Did the Keltoi migrate into France or were they people already living in the area that adopted Celtic culture?
As far as we can tell, there wasn't radical changes in population from the Chalcolitic to the First Iron Age, including along the mediterranean coast between Pyrenees and Alps. Both archeogenetics and archeologic material seem to support the idea of continuity along the Bronze Age and the First Iron Age, i.e. the period we don't have historical information about.
The general consensus is that at least populations partaking in the Urnfield archeological horizon; which in southern Gaul pretty much derives from Malhacien and later local cultures; but quite possible from the Atlantic Bronze Age as well with the idea that proto-Celtic populations might have emerged from the Bell Beaker horizon, and that they were either proto-Celtic or para-Celtic (which is a pretty term for speaking something closely related to Celtic, but not Celtic, we don't know much about).
Now, when the Greek authors first used the term Keltoi (maybe out of an hypothetic Celtic *Keltas), another term was previously used for local dwellers : Ligyes or Ligures. But this name isn't reflected by archeologic or even clear linguistic differences : the consensus there as well support the idea "Ligyes" named an heteroclit set of people that while not sharing a same language (likely comprising Iberic, Celtic, Italic speakers, maybe with some other groups) butdefined by taking part in exchanges with Etruscans and especially Greeks. "Ligurians" would be thus the Barbarians of the shore where Greeks interacted with.
What does it make of Keltoi, as they appeared "only" in the Vth century BCE? Giving the lack of evidence for large migrations, again both archeologically and genetically, it is more and more suspected that they're an indigenous formation, possibly as a coalition of peoples trying to establish some sort of common front in their dealing with Greek merchants and settlements in Provence (not unlike it might have been the case with Elisykoi in Languedoc) : indeed the trade in Provence fueled a lot of connection deeper north where the influx of Mediterranean products is made clear in the various chariot burials (Vix or, more recently discovered, Lavau) but as well the societal development evidenced by the constitution of proto-agglomerations (Aravicon, Hunerburg, etc.) connected with the Gaulish meditteranean arc; making control and accessibility to this trade a clear political interest.
It doesn't mean that there weren't cultural disrepencies between Mediterranean peoples of Celtica, but their relevance to a "Celtic" identity isn't necessarily well relevant.

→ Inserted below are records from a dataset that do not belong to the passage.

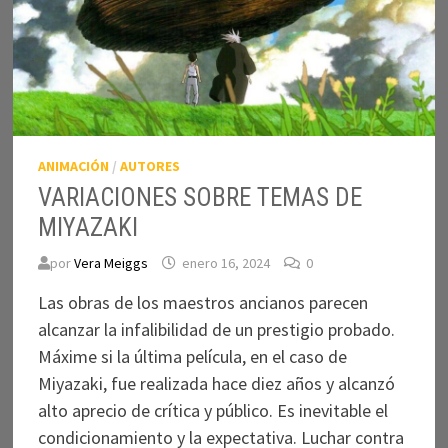
ANIMACIÓN
/
AUTORES
VARIACIONES SOBRE TEMAS DE
MIYAZAKI
por
Vera Meiggs
enero 16, 2024
0
Las obras de los maestros ancianos parecen
alcanzar la infalibilidad de un prestigio probado.
Máxime si la última película, en el caso de
Miyazaki, fue realizada hace diez años y alcanzó
alto aprecio de crítica y público. Es inevitable el
condicionamiento y la expectativa. Luchar contra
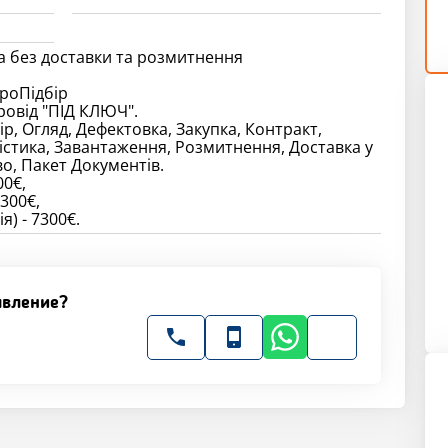
а без доставки та розмитнення
роПідбір
овід "ПІД КЛЮЧ".
ір, Огляд, Дефектовка, Закупка, Контракт,
істика, Завантаження, Розмитнення, Доставка у
о, Пакет Документів.
00€,
300€,
явление?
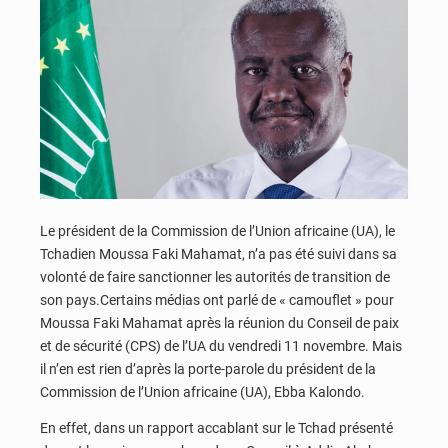
Le président de la Commission de l’Union africaine (UA), le
Tchadien Moussa Faki Mahamat, n’a pas été suivi dans sa
volonté de faire sanctionner les autorités de transition de
son pays.Certains médias ont parlé de « camouflet » pour
Moussa Faki Mahamat après la réunion du Conseil de paix
et de sécurité (CPS) de l’UA du vendredi 11 novembre. Mais
il n’en est rien d’après la porte-parole du président de la
Commission de l’Union africaine (UA), Ebba Kalondo.
En effet, dans un rapport accablant sur le Tchad présenté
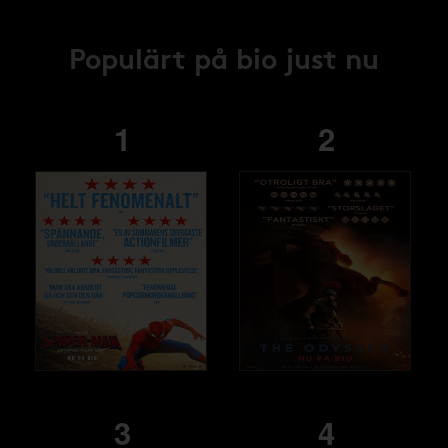
Populärt på bio just nu
1
2
3
4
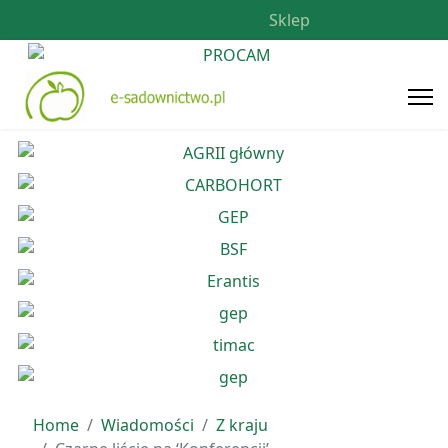
Sklep
Home
Wiadomości
Z kraju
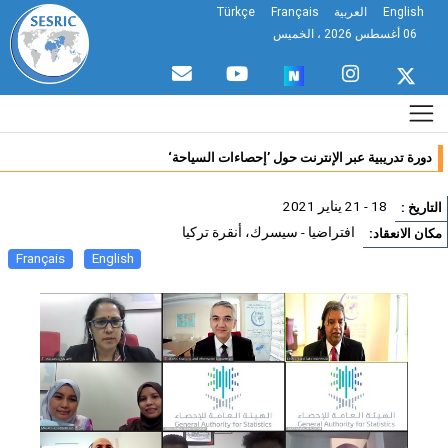
English
العربية
Français
Türkçe
06 أغسطس 2026 ، الخميس
دورة تدريبية عبر الإنترنت حول ’إحصاءات السياحة‘
18 - 21 يناير 2021
تاريخ :
افتراضيا - سيسرك، أنقرة تركيا
ان الانعقاد:
Français
English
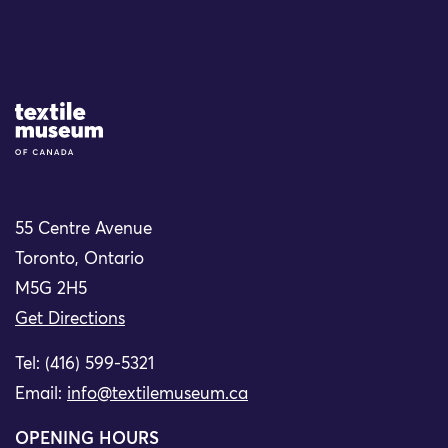
Site Logo
55 Centre Avenue
Toronto, Ontario
M5G 2H5
Get Directions
Tel: (416) 599-5321
Email:
info@textilemuseum.ca
OPENING HOURS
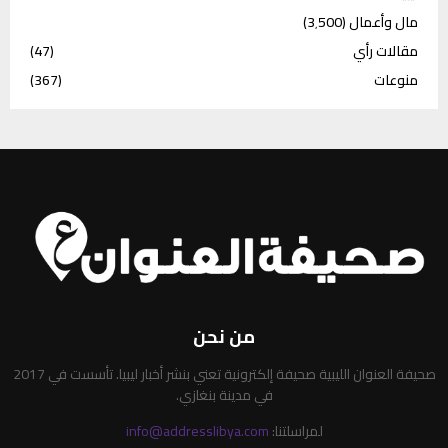
مال وأعمال
(3٬500)
مقالات رأي
(47)
منوعات
(367)
من نحن
صحيفة العنوان الليبية صحيفة إلكترونية تعني بنشر أخبار ليبيا. تأسست في 2017
في مدينة بنغازي.
لمراسلتنا:
info@addresslibya.com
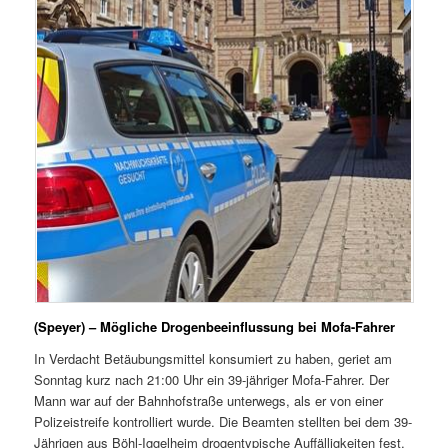
(Speyer) – Mögliche Drogenbeeinflussung bei Mofa-Fahrer
In Verdacht Betäubungsmittel konsumiert zu haben, geriet am
Sonntag kurz nach 21:00 Uhr ein 39-jähriger Mofa-Fahrer. Der
Mann war auf der Bahnhofstraße unterwegs, als er von einer
Polizeistreife kontrolliert wurde. Die Beamten stellten bei dem 39-
Jährigen aus Böhl-Iggelheim drogentypische Auffälligkeiten fest,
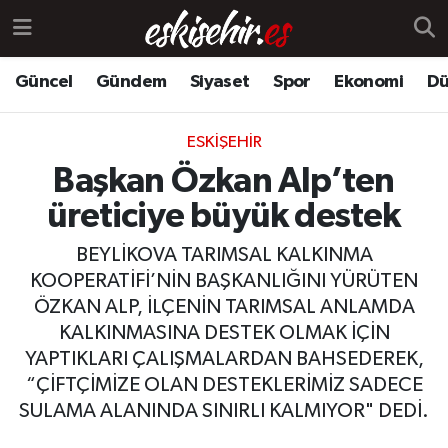
Güncel
Gündem
Siyaset
Spor
Ekonomi
Dü
ESKIŞEHIR
Başkan Özkan Alp’ten
üreticiye büyük destek
BEYLİKOVA TARIMSAL KALKINMA
KOOPERATİFİ’NİN BAŞKANLIĞINI YÜRÜTEN
ÖZKAN ALP, İLÇENİN TARIMSAL ANLAMDA
KALKINMASINA DESTEK OLMAK İÇİN
YAPTIKLARI ÇALIŞMALARDAN BAHSEDEREK,
“ÇİFTÇİMİZE OLAN DESTEKLERİMİZ SADECE
SULAMA ALANINDA SINIRLI KALMIYOR" DEDİ.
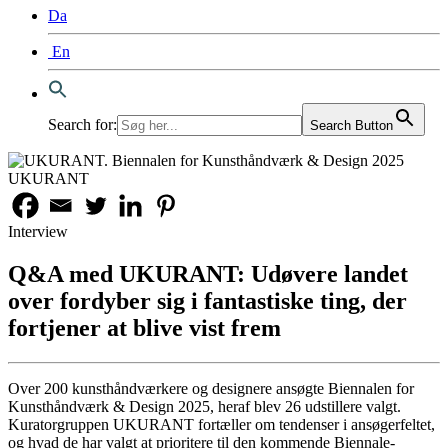
Da
En
Search for:
Search Button
UKURANT
Interview
Q&A med UKURANT: Udøvere landet
over fordyber sig i fantastiske ting, der
fortjener at blive vist frem
Over 200 kunsthåndværkere og designere ansøgte Biennalen for
Kunsthåndværk & Design 2025, heraf blev 26 udstillere valgt.
Kuratorgruppen UKURANT fortæller om tendenser i ansøgerfeltet,
og hvad de har valgt at prioritere til den kommende Biennale-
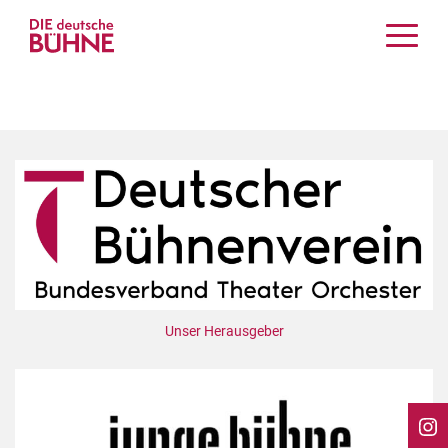
Kritiken
Schauspiel
Musiktheater
Tanz
Crossover
Bühnenwelt
Festivals & Veranstaltungen
Menschen & Theater
Themen
Unser Herausgeber
Internationales
Nachrufe
Medientipps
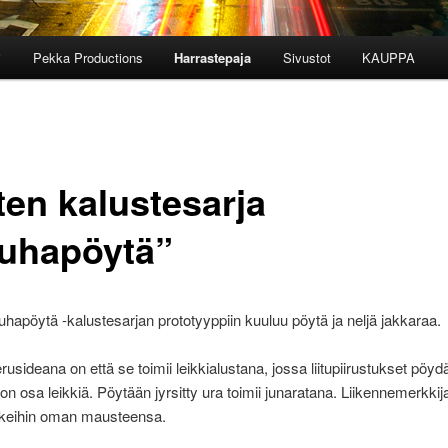
i
Pekka Productions
Harrastepaja
Sivustot
KAUPPA
ten kalustesarja
uhapöytä”
hapöytä -kalustesarjan prototyyppiin kuuluu pöytä ja neljä jakkaraa.
usideana on että se toimii leikkialustana, jossa liitupiirustukset pöyd
n osa leikkiä. Pöytään jyrsitty ura toimii junaratana. Liikennemerkkij
ikkeihin oman mausteensa.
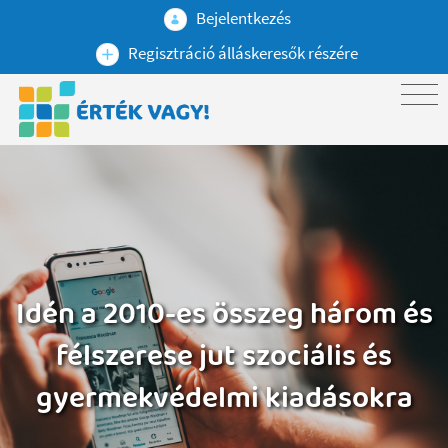
Bejelentkezés
Regisztráció álláskeresők részére
Idén a 2010-es összeg három és
félszerese jut szociális és
gyermekvédelmi kiadásokra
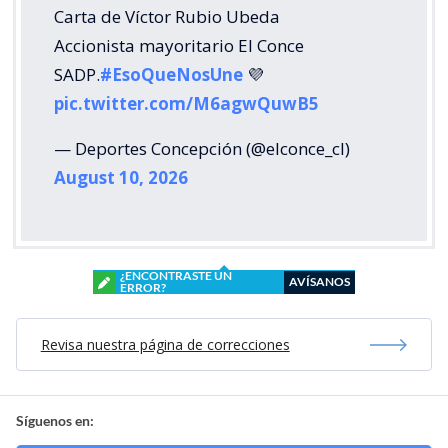
Carta de Víctor Rubio Ubeda
Accionista mayoritario El Conce
SADP.
#EsoQueNosUne
💜
pic.twitter.com/M6agwQuwB5
— Deportes Concepción (@elconce_cl)
August 10, 2026
¿ENCONTRASTE UN
AVÍSANOS
ERROR?
Revisa nuestra página de correcciones
Síguenos en:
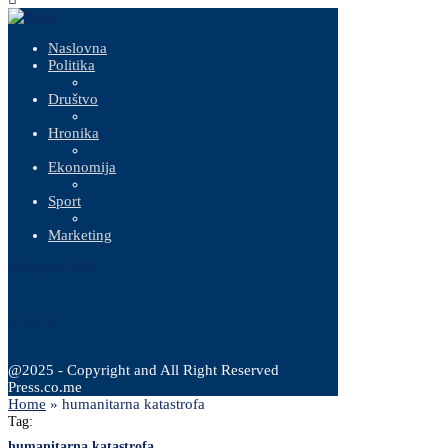
Naslovna
Politika
Društvo
Hronika
Ekonomija
Sport
Marketing
9 Augusta, 2026
@2025 - Copyright and All Right Reserved
Press.co.me
Home
»
humanitarna katastrofa
Tag:
humanitarna katastrofa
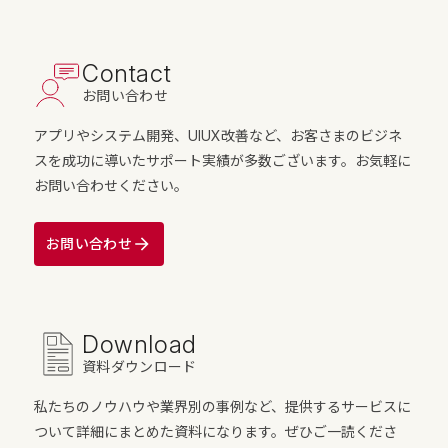
Contact
お問い合わせ
アプリやシステム開発、UIUX改善など、お客さまのビジネ
スを成功に導いたサポート実績が多数ございます。お気軽に
お問い合わせください。
お問い合わせ
Download
資料ダウンロード
私たちのノウハウや業界別の事例など、提供するサービスに
ついて詳細にまとめた資料になります。ぜひご一読くださ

It had been proposed that this "Celtic" coalition became successful, prestigious and attractive enough it ended covering a fair part of the region we call Gaul before the migrations in Northern Gaul of the IVth and IIIrd centuries. As such, it's not that "Celts" expanded over western Europe during Hallstatian times (a perspective which is essentially obsolete academically), but that the Halstattian and LaTenian features from Central Europe expanded along already present connections (which is quite different from what happened in Eastern Europe) and Alpine roads; with a first "Celtic" identity emerging in southern Gaul by the VIth/Vth centuries BCE.